Then there’s Nick Jonas, who has no discernable sense of humor or ability to capitalize on emotions, heightened or grounded. It’s understandable why he’s in the film, which is definitely doing its job to get kids into theaters. This is, after all, most effective as a film for the young. That being said, this casting choice is highly neglectful of what made JUMANJI work well at all upon original release, which was the implementation of Robin Williams. Say what you want, but his ability to play a child stuck in a man’s body, perhaps more effective than in JACK, was delivered with as much pathos as there was screwball charm. The fish-out-of-water element was a key aspect, and made the caring of this character worth it in the first place. Here we have Jonas portraying a fighter pilot avatar, unable to drive home the aesthetic point of his role. Mainly a vaguely handsome dead fish, Jonas finds himself surrounded by actors trying their best to make him look good. Their efforts are appreciated, but never manifest into anything stirring until Jonas himself is out of the picture (though who they cast as his real world self is touchingly perfect).
Incidentally, in most games, these are also Wario’s stats
Let’s take a moment to address the new world of Jumanji as presented within. This film takes place in a video game, and that concept is executed upon in clever but notably slim bullet points. NPC characters, played by the likes of Rhys Darby (perfect), Bobby Canavale (creepy), and William Tokarsky (the killer from TOO MANY COOKS, also perfect), repeat lines of dialogue with clueless, over-dramatic vigor. Player life counts are measured in wrist tattoos that disappear one-by-one as characters die. The character biographies of each character are cheekily examined via their actual stat sheets early on, showing weaknesses, purposes, and strengths. Once in the game, the promise of this premise doubly ramps up. It becomes a hotbed for plants and payoffs rooted in character moves, all inherently connected to action-based set-ups. It’s a shame, then, that the film seems to only vault off these clever concepts from sequence to sequence, padding out the journey with an unfortunate amount of mostly uninspired CGI action.

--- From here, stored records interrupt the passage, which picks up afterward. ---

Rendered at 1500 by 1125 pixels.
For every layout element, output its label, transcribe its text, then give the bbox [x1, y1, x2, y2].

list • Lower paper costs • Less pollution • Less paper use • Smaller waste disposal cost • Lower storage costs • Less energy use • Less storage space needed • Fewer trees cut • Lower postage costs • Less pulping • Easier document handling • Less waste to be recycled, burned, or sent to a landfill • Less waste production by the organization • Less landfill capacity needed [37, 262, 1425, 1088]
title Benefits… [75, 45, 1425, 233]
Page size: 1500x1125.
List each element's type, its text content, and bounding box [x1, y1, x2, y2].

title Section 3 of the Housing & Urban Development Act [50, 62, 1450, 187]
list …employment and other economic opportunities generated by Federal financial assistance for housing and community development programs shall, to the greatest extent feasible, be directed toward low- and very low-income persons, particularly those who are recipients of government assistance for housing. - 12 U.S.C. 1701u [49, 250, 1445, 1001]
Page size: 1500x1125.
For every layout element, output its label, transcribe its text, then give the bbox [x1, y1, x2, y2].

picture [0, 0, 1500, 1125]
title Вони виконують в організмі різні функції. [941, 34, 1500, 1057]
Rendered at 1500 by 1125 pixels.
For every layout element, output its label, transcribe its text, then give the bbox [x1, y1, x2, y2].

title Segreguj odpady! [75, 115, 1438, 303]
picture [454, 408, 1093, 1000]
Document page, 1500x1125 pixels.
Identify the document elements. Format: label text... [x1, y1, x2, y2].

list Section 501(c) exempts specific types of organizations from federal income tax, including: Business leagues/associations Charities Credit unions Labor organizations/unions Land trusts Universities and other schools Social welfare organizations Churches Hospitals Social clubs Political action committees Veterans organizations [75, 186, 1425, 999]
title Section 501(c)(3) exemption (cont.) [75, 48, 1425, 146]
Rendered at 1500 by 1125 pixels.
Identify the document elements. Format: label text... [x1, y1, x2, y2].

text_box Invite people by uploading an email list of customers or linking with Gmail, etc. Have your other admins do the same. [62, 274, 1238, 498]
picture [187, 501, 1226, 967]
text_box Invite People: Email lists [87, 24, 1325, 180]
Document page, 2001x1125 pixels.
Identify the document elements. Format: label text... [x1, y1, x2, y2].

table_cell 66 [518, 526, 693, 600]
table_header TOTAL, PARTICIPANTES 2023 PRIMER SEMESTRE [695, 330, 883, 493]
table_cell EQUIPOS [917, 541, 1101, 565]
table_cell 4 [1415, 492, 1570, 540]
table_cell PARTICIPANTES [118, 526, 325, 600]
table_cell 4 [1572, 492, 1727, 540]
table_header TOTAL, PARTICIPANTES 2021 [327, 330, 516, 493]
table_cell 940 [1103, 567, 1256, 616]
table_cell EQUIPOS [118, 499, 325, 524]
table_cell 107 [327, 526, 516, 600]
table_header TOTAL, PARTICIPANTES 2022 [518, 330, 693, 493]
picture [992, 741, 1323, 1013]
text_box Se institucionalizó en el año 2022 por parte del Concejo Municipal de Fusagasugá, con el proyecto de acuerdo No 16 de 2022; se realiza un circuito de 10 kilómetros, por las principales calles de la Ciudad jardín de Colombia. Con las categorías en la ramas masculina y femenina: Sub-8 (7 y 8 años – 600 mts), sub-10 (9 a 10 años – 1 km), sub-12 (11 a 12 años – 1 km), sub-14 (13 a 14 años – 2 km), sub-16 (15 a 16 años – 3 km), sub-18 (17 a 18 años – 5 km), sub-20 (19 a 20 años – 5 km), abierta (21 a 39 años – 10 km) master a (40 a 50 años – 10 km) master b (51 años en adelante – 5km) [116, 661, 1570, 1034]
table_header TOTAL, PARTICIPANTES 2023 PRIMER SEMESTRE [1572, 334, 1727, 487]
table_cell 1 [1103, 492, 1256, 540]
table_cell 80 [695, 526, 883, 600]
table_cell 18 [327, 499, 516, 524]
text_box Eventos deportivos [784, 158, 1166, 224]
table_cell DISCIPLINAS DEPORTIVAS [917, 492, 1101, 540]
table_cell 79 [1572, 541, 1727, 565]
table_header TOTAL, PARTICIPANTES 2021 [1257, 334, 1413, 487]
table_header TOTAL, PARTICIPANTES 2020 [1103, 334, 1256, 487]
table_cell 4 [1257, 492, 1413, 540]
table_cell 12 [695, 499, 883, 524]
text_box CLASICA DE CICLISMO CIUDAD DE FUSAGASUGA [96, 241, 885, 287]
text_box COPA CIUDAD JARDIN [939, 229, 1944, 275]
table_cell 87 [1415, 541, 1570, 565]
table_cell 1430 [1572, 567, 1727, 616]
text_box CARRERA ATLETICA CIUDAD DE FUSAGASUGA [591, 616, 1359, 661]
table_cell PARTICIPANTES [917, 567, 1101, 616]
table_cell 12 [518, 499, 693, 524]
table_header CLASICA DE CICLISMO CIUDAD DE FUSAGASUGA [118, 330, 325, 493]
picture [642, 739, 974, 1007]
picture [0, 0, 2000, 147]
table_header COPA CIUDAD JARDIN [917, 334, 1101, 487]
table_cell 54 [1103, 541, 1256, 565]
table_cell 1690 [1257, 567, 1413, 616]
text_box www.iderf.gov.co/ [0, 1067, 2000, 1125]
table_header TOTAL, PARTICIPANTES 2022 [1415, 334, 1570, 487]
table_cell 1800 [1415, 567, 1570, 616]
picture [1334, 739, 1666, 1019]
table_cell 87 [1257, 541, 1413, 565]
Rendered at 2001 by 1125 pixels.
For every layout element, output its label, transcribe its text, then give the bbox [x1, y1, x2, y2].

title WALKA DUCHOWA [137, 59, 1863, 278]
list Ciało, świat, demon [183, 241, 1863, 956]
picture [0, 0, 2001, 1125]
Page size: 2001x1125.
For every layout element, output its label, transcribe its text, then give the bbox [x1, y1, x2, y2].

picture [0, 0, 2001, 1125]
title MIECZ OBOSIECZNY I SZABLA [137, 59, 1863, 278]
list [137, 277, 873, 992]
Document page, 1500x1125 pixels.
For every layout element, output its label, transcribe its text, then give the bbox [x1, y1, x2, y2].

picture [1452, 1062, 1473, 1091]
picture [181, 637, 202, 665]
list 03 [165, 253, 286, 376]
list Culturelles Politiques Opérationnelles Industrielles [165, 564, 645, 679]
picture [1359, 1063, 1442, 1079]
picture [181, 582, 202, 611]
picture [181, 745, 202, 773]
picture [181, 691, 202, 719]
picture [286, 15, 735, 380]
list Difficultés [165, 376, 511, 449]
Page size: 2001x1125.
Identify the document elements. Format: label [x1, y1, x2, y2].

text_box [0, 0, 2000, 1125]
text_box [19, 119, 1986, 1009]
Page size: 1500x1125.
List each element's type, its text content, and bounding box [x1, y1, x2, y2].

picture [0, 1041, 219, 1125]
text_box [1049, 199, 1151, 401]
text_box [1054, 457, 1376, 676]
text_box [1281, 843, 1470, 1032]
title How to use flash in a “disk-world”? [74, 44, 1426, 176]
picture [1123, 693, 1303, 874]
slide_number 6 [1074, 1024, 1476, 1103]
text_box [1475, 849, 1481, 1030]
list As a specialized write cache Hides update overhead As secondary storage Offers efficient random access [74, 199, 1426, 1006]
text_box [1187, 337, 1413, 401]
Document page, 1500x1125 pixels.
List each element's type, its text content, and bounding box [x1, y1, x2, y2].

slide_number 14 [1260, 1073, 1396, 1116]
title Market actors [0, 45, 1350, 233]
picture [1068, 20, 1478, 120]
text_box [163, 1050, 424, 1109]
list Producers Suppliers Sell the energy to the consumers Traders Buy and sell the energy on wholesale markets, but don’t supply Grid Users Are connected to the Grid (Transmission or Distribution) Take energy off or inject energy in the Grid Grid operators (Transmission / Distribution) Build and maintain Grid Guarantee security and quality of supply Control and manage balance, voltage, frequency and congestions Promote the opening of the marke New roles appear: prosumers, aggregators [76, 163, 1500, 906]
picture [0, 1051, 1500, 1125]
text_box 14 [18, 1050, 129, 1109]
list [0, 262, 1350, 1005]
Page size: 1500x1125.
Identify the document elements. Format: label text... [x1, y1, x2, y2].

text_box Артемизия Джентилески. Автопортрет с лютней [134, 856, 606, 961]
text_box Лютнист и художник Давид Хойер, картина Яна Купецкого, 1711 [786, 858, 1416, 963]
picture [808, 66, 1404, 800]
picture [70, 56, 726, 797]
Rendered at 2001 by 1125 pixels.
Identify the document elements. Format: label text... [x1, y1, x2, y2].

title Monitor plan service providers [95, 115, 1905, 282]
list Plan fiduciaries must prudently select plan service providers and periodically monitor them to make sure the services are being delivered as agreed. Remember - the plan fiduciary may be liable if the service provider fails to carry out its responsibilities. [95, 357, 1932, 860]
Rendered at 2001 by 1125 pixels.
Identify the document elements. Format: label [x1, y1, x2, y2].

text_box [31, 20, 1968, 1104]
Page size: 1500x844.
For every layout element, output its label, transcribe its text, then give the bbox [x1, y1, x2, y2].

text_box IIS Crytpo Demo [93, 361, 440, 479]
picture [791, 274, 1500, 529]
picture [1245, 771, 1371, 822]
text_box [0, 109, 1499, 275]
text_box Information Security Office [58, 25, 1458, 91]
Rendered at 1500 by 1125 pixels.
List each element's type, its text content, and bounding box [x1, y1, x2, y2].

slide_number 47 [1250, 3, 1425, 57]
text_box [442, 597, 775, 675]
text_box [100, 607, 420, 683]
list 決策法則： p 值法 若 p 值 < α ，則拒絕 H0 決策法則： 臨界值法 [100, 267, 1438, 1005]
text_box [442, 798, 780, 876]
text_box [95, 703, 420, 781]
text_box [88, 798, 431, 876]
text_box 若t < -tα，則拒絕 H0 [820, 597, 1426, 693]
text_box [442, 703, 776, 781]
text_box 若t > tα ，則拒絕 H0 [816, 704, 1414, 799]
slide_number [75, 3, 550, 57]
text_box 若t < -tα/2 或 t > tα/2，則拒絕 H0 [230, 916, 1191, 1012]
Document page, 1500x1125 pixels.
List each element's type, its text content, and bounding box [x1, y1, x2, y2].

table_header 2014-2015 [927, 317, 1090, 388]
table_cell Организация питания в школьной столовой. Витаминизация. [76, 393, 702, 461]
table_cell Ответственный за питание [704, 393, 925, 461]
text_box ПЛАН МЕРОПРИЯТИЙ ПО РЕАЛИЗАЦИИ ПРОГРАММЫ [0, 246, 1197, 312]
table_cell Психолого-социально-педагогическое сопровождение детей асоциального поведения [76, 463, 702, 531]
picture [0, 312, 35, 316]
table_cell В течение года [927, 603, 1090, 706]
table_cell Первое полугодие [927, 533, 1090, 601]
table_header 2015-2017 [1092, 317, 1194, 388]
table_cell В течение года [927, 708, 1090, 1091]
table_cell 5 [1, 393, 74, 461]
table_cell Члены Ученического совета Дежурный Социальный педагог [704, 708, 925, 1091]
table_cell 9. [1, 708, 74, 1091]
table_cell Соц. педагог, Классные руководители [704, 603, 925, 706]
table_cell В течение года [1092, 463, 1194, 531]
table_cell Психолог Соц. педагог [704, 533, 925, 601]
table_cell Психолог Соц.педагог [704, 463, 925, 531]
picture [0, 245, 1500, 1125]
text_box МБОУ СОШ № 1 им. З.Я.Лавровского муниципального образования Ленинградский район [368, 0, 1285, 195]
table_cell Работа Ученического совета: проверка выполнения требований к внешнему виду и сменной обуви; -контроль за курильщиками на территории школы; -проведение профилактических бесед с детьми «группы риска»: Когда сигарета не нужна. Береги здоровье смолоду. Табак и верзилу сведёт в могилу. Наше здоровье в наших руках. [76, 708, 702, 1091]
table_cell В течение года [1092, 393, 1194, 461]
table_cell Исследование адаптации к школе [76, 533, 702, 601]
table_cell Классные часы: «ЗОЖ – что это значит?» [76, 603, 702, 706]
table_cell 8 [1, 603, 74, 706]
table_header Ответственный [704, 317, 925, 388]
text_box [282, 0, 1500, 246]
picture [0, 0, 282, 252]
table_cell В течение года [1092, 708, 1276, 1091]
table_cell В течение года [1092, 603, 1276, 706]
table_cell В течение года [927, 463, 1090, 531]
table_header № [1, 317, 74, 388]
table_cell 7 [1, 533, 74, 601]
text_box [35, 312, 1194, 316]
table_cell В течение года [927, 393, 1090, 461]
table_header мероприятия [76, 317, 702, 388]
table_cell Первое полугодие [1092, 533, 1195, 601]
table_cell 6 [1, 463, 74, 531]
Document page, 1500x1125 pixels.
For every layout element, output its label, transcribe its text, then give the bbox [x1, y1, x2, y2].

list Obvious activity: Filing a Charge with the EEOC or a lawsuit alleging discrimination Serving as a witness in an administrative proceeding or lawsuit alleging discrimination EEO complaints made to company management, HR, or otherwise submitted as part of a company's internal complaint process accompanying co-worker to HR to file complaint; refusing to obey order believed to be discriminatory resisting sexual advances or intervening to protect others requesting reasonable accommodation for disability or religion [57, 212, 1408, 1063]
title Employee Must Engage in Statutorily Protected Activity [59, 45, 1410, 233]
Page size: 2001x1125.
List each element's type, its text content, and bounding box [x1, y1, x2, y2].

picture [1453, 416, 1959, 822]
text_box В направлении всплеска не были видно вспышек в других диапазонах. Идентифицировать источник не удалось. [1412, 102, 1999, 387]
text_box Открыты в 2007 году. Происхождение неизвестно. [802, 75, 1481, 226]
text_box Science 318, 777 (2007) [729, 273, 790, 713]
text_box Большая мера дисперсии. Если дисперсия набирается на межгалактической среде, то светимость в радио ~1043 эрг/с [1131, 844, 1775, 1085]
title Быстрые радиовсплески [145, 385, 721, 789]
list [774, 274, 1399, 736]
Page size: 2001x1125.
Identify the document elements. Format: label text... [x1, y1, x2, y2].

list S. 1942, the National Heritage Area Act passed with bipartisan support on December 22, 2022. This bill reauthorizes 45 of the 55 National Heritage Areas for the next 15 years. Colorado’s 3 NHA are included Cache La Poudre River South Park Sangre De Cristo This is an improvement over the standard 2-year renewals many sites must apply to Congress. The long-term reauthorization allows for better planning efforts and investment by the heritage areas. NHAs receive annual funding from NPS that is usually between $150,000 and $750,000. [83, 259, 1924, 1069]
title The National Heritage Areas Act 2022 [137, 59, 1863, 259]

Director Jake Kasdan, owner of a perplexing but fascinating filmography, at the very least nails most of the comedy in the film. The jokes in JUMANJI: WELCOME TO THE JUNGLE are more reminiscent of his work in the cult-favored WALK HARD and ORANGE COUNTY than they are of more recent fare in SEX TAPE and BAD TEACHER. Visual gags played in the wide, occasionally utilizing the CGI for economical comic effect and tied up with concise riffing, gives the film at the very least a baseline of soul. In-between those and the occasional introduction of an interesting concept come boring bridges made of more traditional, vaguely empty CGI action bouts. Save for one sequence involving a helicopter flip, the rest is incoherent and uninspired, which doubles down on the disappointment of the film touching upon its best elements with such a lack of excitement or imagination. The film doesn’t necessarily need to go full SCOTT PILGRIM VS. THE WORLD, but what it does instead feels so placeholder and without room for any actual personality, with the drama and character work feeling like second unit material amidst a B-grade special effects reel.
In general, I could use less of these kinds of movies, but . . . Dwayne Johnson for a TWISTED METAL movie, please
There’s an upsetting balance that feels necessary to strike when it comes to films like JUMANJI: WELCOME TO THE JUNGLE. It falls in the realm of not being a bad film, but a slightly mediocre one that falls short despite boat-loads of creative potential popping up here and there. In that respect, Sony did their job well—they sold this movie on its truly solid premise. It’s upsetting that the end result feels neutered and so plainly rote, even in the realm of fantasy.
But what’s stopping this from being a stepping stone for even more ambitious films? JUMANJI: WELCOME TO THE JUNGLE is already a box office and casual audience hit. Most families should have a decent time, and the most clever ideas, though not totally fulfilling in execution, are still there in more demo-like fashion. Going with the family to see this definitely isn’t the worst thing; the performances making the ideas seem more present and effective than they really are helps give it a slight edge above other lackluster big-budget action adventures. Though outside of seeing it with the folks, this rendition of JUMANJI is a little too disappointing to recommend fully.